Wednesday, October 16, 2013

My Fallen Musketeer

Sweet Porthos died on Saturday. It was horrible. I was out gardening. The musketeers were having a lovely time foraging beside me. One minute everything was great the next...I turned around and there was Porthos, lying on his back, redness by his tail. I leaned down and discovered that it was his internal organs. The best I could figure is that he pooped them out. Craig had accidentally stepped on him a little while we were working on the water line Thursday, but he seemed to be ok. He was still walking around, eating, snuggling and chirping, but evidently the compression had seriously compromised his bowel walls and he had just been living on borrowed time for the last two days.
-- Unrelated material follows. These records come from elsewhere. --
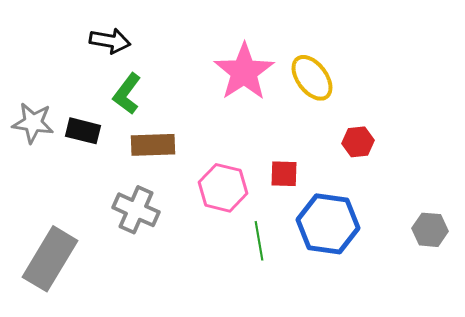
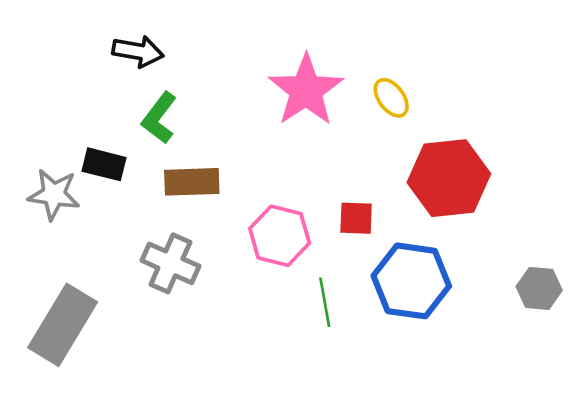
yellow ellipse: (312, 78) -> (391, 98), size x0.7
gray star: (33, 123) -> (54, 194), moved
red hexagon: (358, 142) -> (449, 178), size x2.0

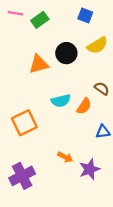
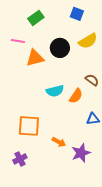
pink line: (15, 13) -> (18, 41), moved
orange square: (24, 123) -> (29, 126), moved, turned 30
purple cross: (22, 176) -> (20, 159), size x0.6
Needless to say, I fell apart. He was my favorite of the three, the one Craig had first brought home. He liked running up my chest and into my hood, perching on my shoulder and burrowing into my hair. He was always the first to follow me and the first to find me when I was out of eye shot. He was the sweetest of goslings and there was nothing I could do. He was still alive but fading fast, so I just sat above him and bawled as the life slipped out of his eyes. That's when the rain started. Mother nature's way of mourning his passing I suppose. We all have our way of dealing with things. I buried him later, the brave musketeer, on the edge of my garden where he fell and lined his grave with tiny sticks which Athos and Aramis tried to eat. I didn't know any fine poetry to recite so I sang to him an Irish blessing and sent him on his way. I know it's part of farm life, but I can't help but feel saddened by the loss. You will be missed sweet Porthos, my adventurous goose pirate. Fly free.

1 comment:

  1. I'm bawling a little reading this. Little sweet Porthos. I am very happy he got to bask in your love and show you all of his little goosey heart in the short time you had together. Now he will be part of the clouds and the rain and the earth that you explore and open your heart to. Beautiful. Sad. You wrote for him perfectly.